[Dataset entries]
****

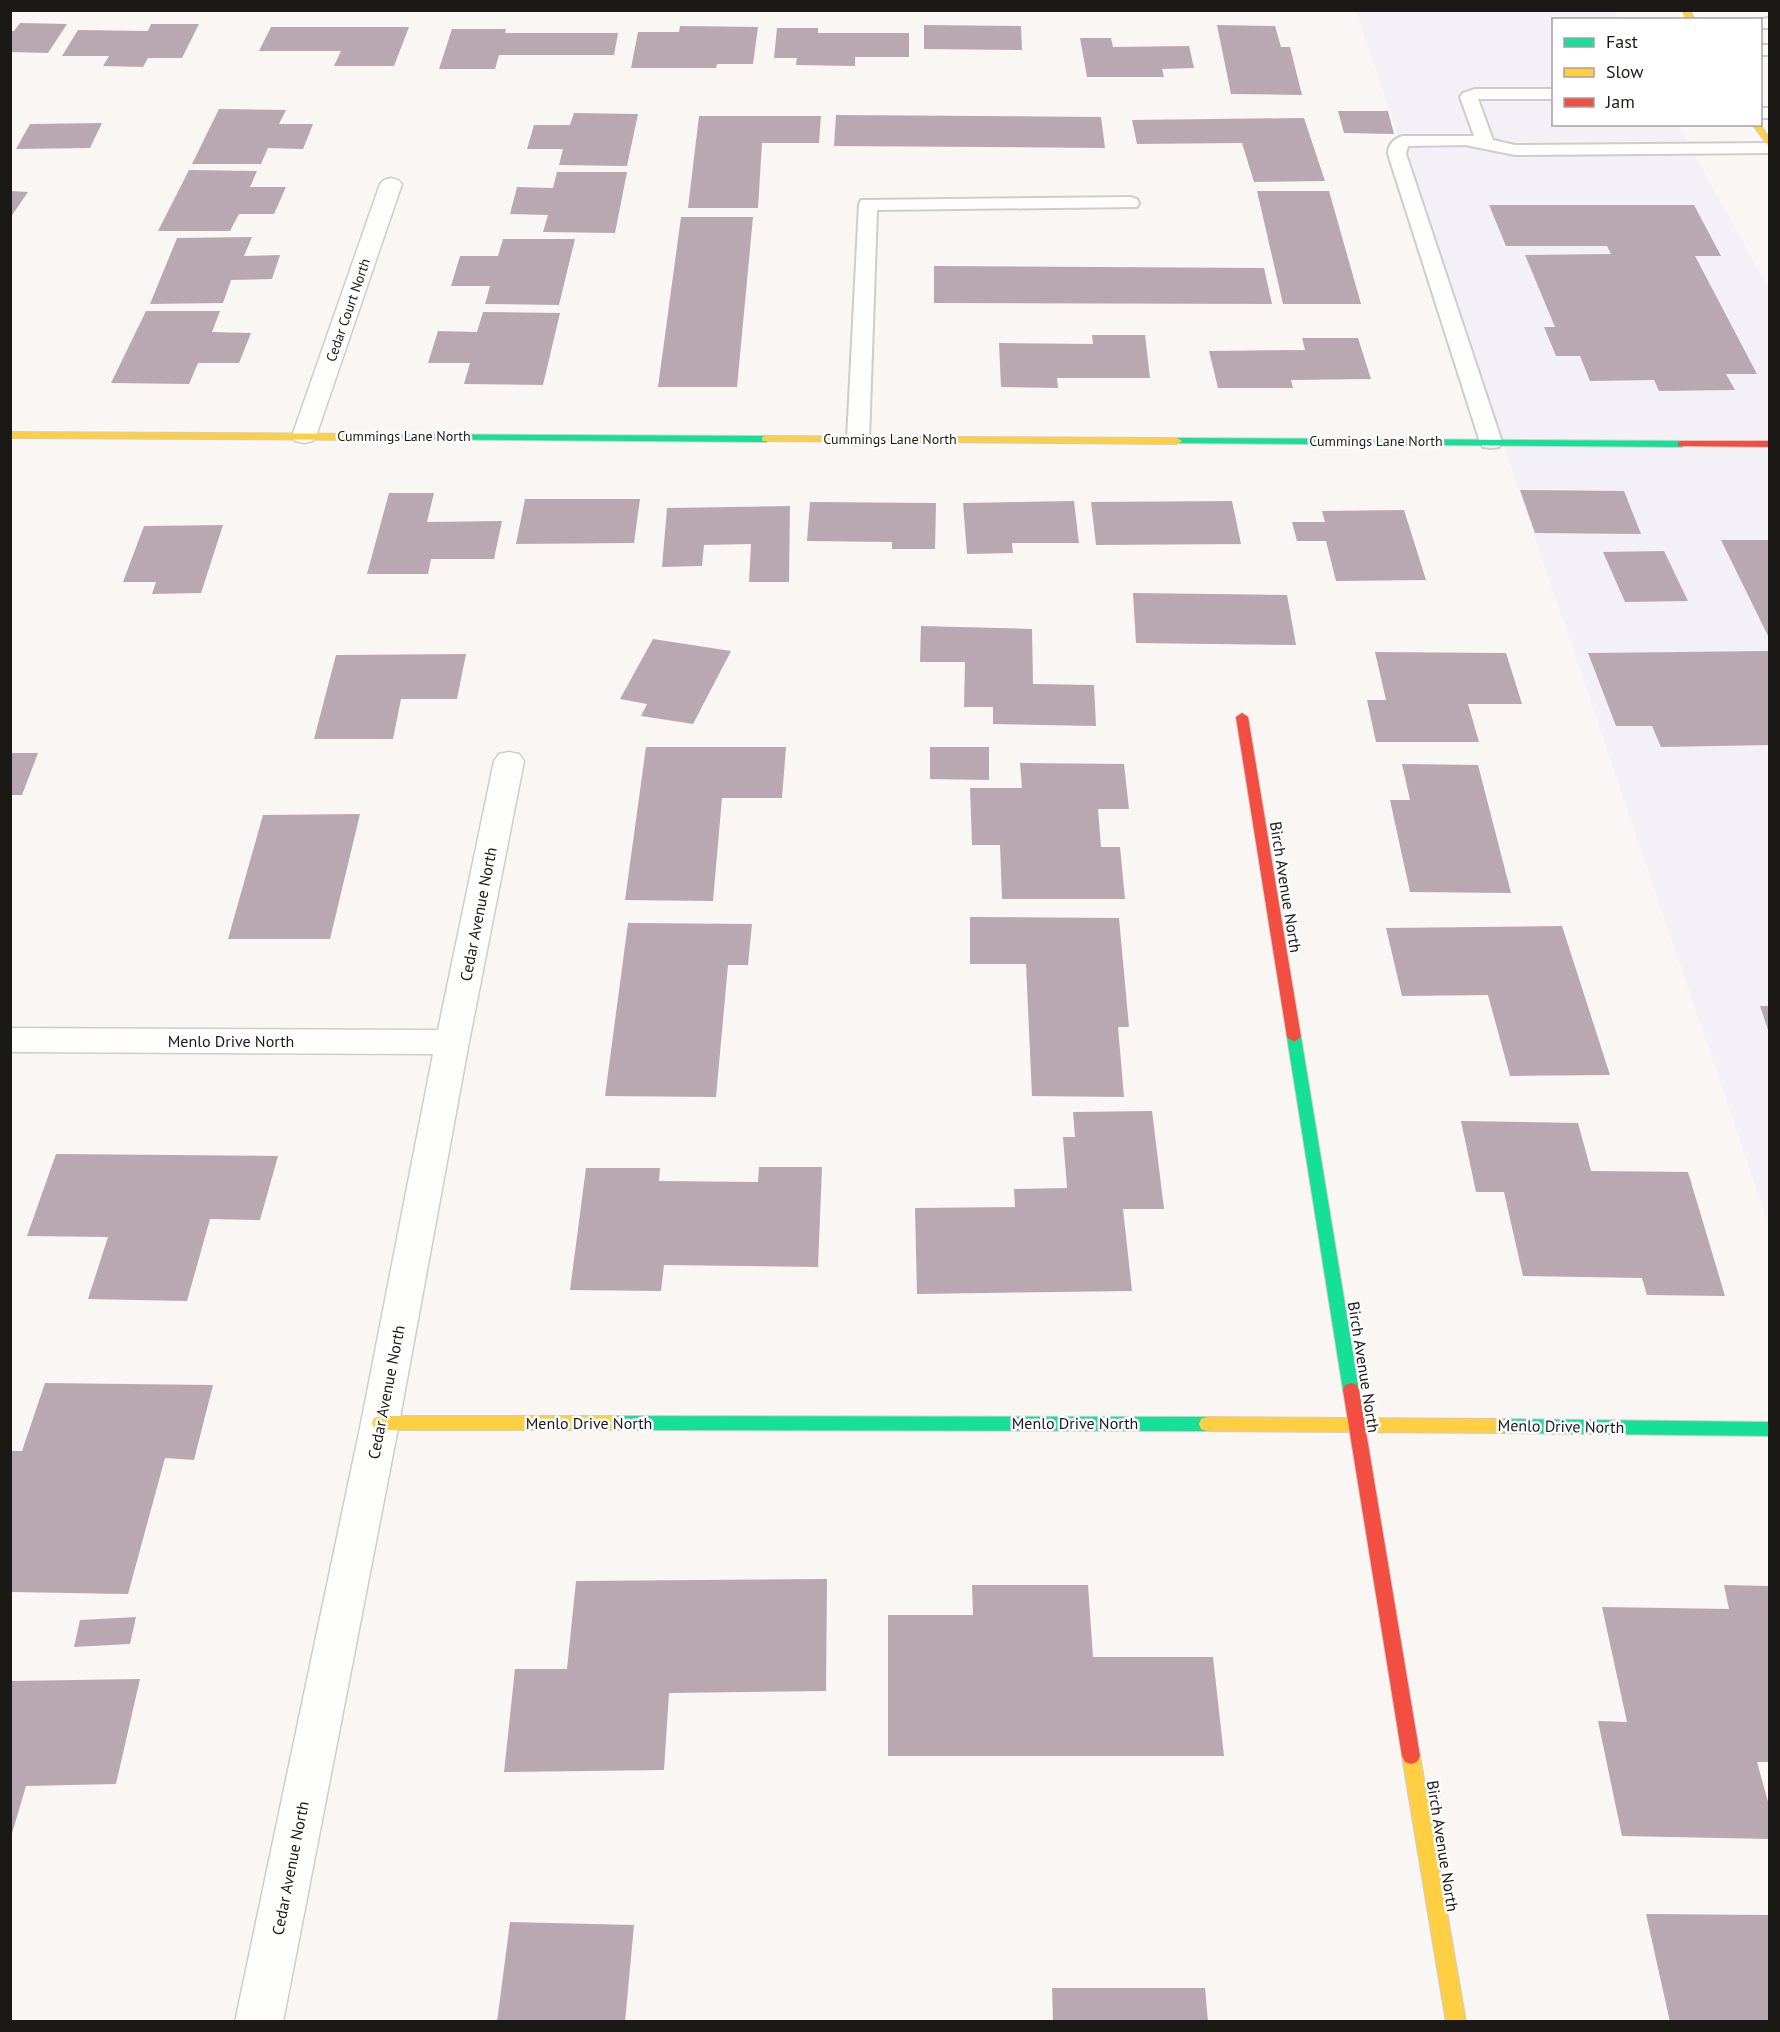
<svg xmlns="http://www.w3.org/2000/svg" width="1780" height="2032" font-family="'PT Sans',sans-serif">
<rect width="100%" height="100%" fill="#f9f6f3"/>
<path fill="#f3f0f8" d="M1356,11H1614L1619,19L1554,20V124L1678,125L1769,289V1226Z"/>
<g fill="#b9a8b2">
<path d="M20,23L67,24L48,53L10,52V31H14Z"/>
<path d="M151,24H199L182,58H148L143,67L103,66L109,56H62L78,30L148,31Z"/>
<path d="M924,25L1021,26L1022,50L924,49Z"/>
<path d="M1217,25L1275,26L1281,47H1290L1302,95L1231,94Z"/>
<path d="M680,26L758,27L753,64H717L716,68H631L638,32H679Z"/>
<path d="M271,27H409L394,66H334L341,51H259Z"/>
<path d="M777,28H818V33H909V57H855V66L796,65L797,58H774Z"/>
<path d="M452,29H506L505,33H618L614,55H499L495,69H439Z"/>
<path d="M1080,38H1111L1113,47L1189,46L1194,68L1162,69L1164,77H1087Z"/>
<path d="M219,109L286,110L279,124H313L303,149L268,148L261,164H192Z"/>
<path d="M1338,111H1388L1394,134L1344,133Z"/>
<path d="M574,113L638,114L627,166L559,165L563,149H527L534,125H570Z"/>
<path d="M836,115L1101,117L1105,148L834,146Z"/>
<path d="M699,116H821L819,143H762L758,208H688Z"/>
<path d="M1304,118L1325,181L1254,182L1242,143L1137,144L1132,120Z"/>
<path d="M102,123L90,148L16,149L30,124Z"/>
<path d="M189,170L257,171L250,187H286L274,214H239L230,231H158Z"/>
<path d="M557,172H627L615,233L543,232L548,215L510,214L517,187L553,188Z"/>
<path d="M10,191L28,192L10,218Z"/>
<path d="M1257,191H1329L1361,304H1283Z"/>
<path d="M1489,205H1694L1721,256H1695L1757,374H1726L1735,390L1659,391L1654,380L1590,381L1580,356H1556L1544,327H1555L1525,255L1611,254L1607,246H1506Z"/>
<path d="M681,217H753L737,387H658Z"/>
<path d="M252,237L244,256L280,255L272,279L231,280L223,303L150,304L177,238Z"/>
<path d="M503,239H575L559,305L485,304L490,286H451L460,256H498Z"/>
<path d="M934,266L1264,268L1272,304L934,303Z"/>
<path d="M146,311H220L212,332L251,333L239,363H198L189,384L111,383Z"/>
<path d="M483,312L560,313L543,385L464,384L470,363H428L438,331L477,332Z"/>
<path d="M1092,335H1145L1150,378H1057L1058,388L1001,387L999,343L1093,344Z"/>
<path d="M1302,338H1358L1371,379L1291,380L1293,388H1218L1209,351L1305,350Z"/>
<path d="M1520,490L1624,491L1641,534L1535,533Z"/>
<path d="M389,493H434L427,522L502,521L494,559H431L428,574H367Z"/>
<path d="M525,499H640L634,543L516,544Z"/>
<path d="M1074,501L1079,543H1012L1013,553L967,554L963,503Z"/>
<path d="M1232,501L1241,544L1096,545L1091,502Z"/>
<path d="M810,502L936,503L935,549H892V542L807,541Z"/>
<path d="M790,506L789,582H749L751,544L704,545L702,566L662,567L667,508Z"/>
<path d="M1404,510L1426,580L1336,581L1326,541H1297L1292,522H1325L1322,511Z"/>
<path d="M223,525L201,593L152,594L156,582H123L144,526Z"/>
<path d="M1721,540H1770V640Z"/>
<path d="M1664,551L1688,601L1625,602L1603,552Z"/>
<path d="M1133,593L1287,595L1296,645L1136,643Z"/>
<path d="M921,626L1032,629L1033,684L1094,685L1096,726L993,724V707H964L965,662H920Z"/>
<path d="M653,639L731,651L693,724L641,716L647,704L620,699Z"/>
<path d="M1770,651V745L1661,747L1652,726H1616L1588,653Z"/>
<path d="M1375,652L1506,653L1522,704H1468L1479,742H1376L1367,700H1386Z"/>
<path d="M466,654L457,699H401L393,739H314L336,655Z"/>
<path d="M646,747H786L782,798H722L713,901L625,900Z"/>
<path d="M930,747H989V780L930,779Z"/>
<path d="M10,753H38L22,795H10Z"/>
<path d="M1020,763L1124,764L1129,809H1098L1101,847H1120L1125,899H1002L1000,845H972L970,788H1022Z"/>
<path d="M1402,764L1478,765L1511,893L1410,892L1390,800H1410Z"/>
<path d="M360,814L330,939H228L263,815Z"/>
<path d="M970,917L1119,918L1129,1027H1118L1124,1097L1032,1096L1026,964H970Z"/>
<path d="M628,923L752,924L748,965H728L716,1097L605,1096Z"/>
<path d="M1562,926L1610,1075L1510,1076L1488,995L1402,996L1386,928Z"/>
<path d="M1760,1006H1770V1033H1769Z"/>
<path d="M1152,1111L1164,1209H1123L1132,1291L917,1294L915,1208L1015,1207L1014,1189L1067,1188L1063,1137H1075L1073,1112Z"/>
<path d="M1461,1121L1578,1123L1591,1171L1688,1172L1725,1296L1647,1295L1642,1278L1523,1276L1504,1192H1476Z"/>
<path d="M56,1154L278,1156L260,1220L210,1219L187,1301L88,1299L108,1237L27,1236Z"/>
<path d="M759,1167H822L818,1267L664,1265L661,1291L570,1290L586,1168H660L659,1181L758,1182Z"/>
<path d="M45,1383L213,1385L194,1460L165,1458L128,1594L10,1592V1451H22Z"/>
<path d="M827,1579L826,1691L669,1693L664,1770L504,1772L515,1669H567L576,1581Z"/>
<path d="M972,1585H1088L1093,1657H1213L1224,1756H888V1615H973Z"/>
<path d="M1724,1585L1770,1586V1762H1757L1770,1809V1839L1622,1836L1598,1721L1627,1722L1602,1607L1729,1609Z"/>
<path d="M136,1617L130,1644L74,1647L80,1620Z"/>
<path d="M140,1679L116,1784L26,1786L10,1840V1681Z"/>
<path d="M1646,1914L1770,1915V2022H1670Z"/>
<path d="M510,1922L634,1925L625,2022H497Z"/>
<path d="M1052,1988H1205L1208,2022H1053Z"/>
</g>
<g fill="none" stroke-linecap="round" stroke-linejoin="round">
<defs>
<g id="lane">
<path d="M1770,18V28H1760V20H1754Z"/>
<rect x="1760" y="45" width="10" height="10"/>
<path d="M1475,89H1554V99H1478L1493,140L1515,145L1770,143V153L1515,155L1465,145L1408,146L1406,154L1502,442L1499,447L1491,448L1483,447L1480,442L1388,154C1388,145 1394,138 1403,136H1474L1460,97L1463,93Z"/>
<rect x="1760" y="108" width="10" height="10"/>
<path d="M1130,197L1137,199L1139,203L1137,207L877,210L869,439L866,444L858,445L850,444L847,439L859,204L861,200Z"/>
</g>
<g id="street">
<path d="M391,178L398,180L402,184L316,436L313,441L304,443L295,441L292,436L380,184L384,180Z"/>
<path d="M509,752L519,754L524,761L469,1042L399,1423L283,2022H235L361,1423L433,1054L10,1052V1028L438,1030L494,761L499,754Z"/>
</g>
<g id="fast">
<path d="M368,434L766,436L771,439L766,442L364,439V435Z"/>
<path d="M1177,438L1682,441L1687,444L1682,447L1173,443V439Z"/>
<path d="M1294,1032L1301,1037L1359,1390L1357,1395L1351,1397L1345,1395L1343,1390L1287,1037Z"/>
<path d="M615,1416L1207,1417L1213,1419L1215,1424L1213,1429L1207,1431L615,1430L609,1428L607,1423L609,1418Z"/>
<path d="M1502,1419L1770,1422V1436L1502,1433L1496,1431L1494,1426L1496,1421Z"/>
</g>
<g id="slow">
<path d="M1682,10H1690L1695,20H1687Z"/>
<path d="M1752,124H1760L1770,139V148Z"/>
<path d="M10,432L368,434L373,437L368,440L10,438Z"/>
<path d="M766,436L1177,438L1182,441L1177,444L762,441V437Z"/>
<path d="M380,1416H615L621,1418L623,1423L621,1428L615,1430H380L374,1428L372,1423L374,1418Z"/>
<path d="M1207,1417L1502,1419L1508,1421L1510,1426L1508,1431L1502,1433L1207,1431L1201,1429L1199,1424L1201,1419Z"/>
<path d="M1411,1748L1417,1750L1420,1756L1466,2022H1446L1402,1756L1405,1750Z"/>
</g>
<g id="jam">
<path d="M1682,441H1770V447L1678,446V442Z"/>
<path d="M1242,713L1248,717L1301,1037L1294,1042L1287,1037L1236,717Z"/>
<path d="M1351,1383L1357,1385L1359,1390L1420,1756L1417,1762L1411,1764L1405,1762L1402,1756L1343,1390L1345,1385Z"/>
</g>
</defs>
<use href="#lane" stroke="#cfcdca" stroke-width="4"/>
<use href="#street" stroke="#cfcdca" stroke-width="3"/>
<use href="#fast" stroke="#cfcdca" stroke-width="2"/>
<use href="#slow" stroke="#cfcdca" stroke-width="2"/>
<use href="#jam" stroke="#cfcdca" stroke-width="2"/>
<use href="#lane" fill="#fefefd" fill-rule="evenodd"/>
<use href="#street" fill="#fefefd" fill-rule="evenodd"/>
<use href="#fast" fill="#16e098" fill-rule="evenodd"/>
<use href="#slow" fill="#ffcf43" fill-rule="evenodd"/>
<use href="#jam" fill="#f24e42" fill-rule="evenodd"/>
</g>
<g text-anchor="middle" stroke-width="5" stroke-linejoin="round" paint-order="stroke">
<g font-size="14" fill="#1a1916" stroke="#fff">
<text transform="translate(348 310) rotate(-71)" y="5">Cedar Court North</text>
<text x="404" y="441">Cummings Lane North</text>
<text x="890" y="444">Cummings Lane North</text>
<text x="1376" y="446">Cummings Lane North</text>
</g>
<g font-size="16" fill="#1a1916" stroke="#fff">
<text transform="translate(1286 887) rotate(81)" y="6">Birch Avenue North</text>
<text transform="translate(478 914) rotate(-79)" y="6">Cedar Avenue North</text>
<text x="231" y="1047">Menlo Drive North</text>
<text transform="translate(1364 1367) rotate(81)" y="6">Birch Avenue North</text>
<text transform="translate(386 1392) rotate(-79)" y="6">Cedar Avenue North</text>
<text x="589" y="1429">Menlo Drive North</text>
<text x="1075" y="1429">Menlo Drive North</text>
<text transform="translate(1561 1426) rotate(1)" y="6">Menlo Drive North</text>
<text transform="translate(1443 1846) rotate(81)" y="6">Birch Avenue North</text>
<text transform="translate(290 1868) rotate(-79)" y="6">Cedar Avenue North</text>
</g>
</g>
<rect width="1780" height="2032" fill="none" stroke="#1a1916" stroke-width="24"/>
<rect x="1552" y="18" width="210" height="108" fill="#ffffff" stroke="#a3a3a2" stroke-width="1.5"/>
<rect x="1564" y="38" width="30" height="9" fill="#16e098" stroke="#a3a3a2" stroke-width="1.5"/>
<text x="1606" y="48" font-size="18" fill="#1a1916">Fast</text>
<rect x="1564" y="68" width="30" height="9" fill="#ffcf43" stroke="#a3a3a2" stroke-width="1.5"/>
<text x="1606" y="78" font-size="18" fill="#1a1916">Slow</text>
<rect x="1564" y="98" width="30" height="9" fill="#f24e42" stroke="#a3a3a2" stroke-width="1.5"/>
<text x="1606" y="108" font-size="18" fill="#1a1916">Jam</text>
</svg>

****

Exercise description. Find the string "Cummings" in the lines above and count those lines. Give only that count.

Solution to this task. 3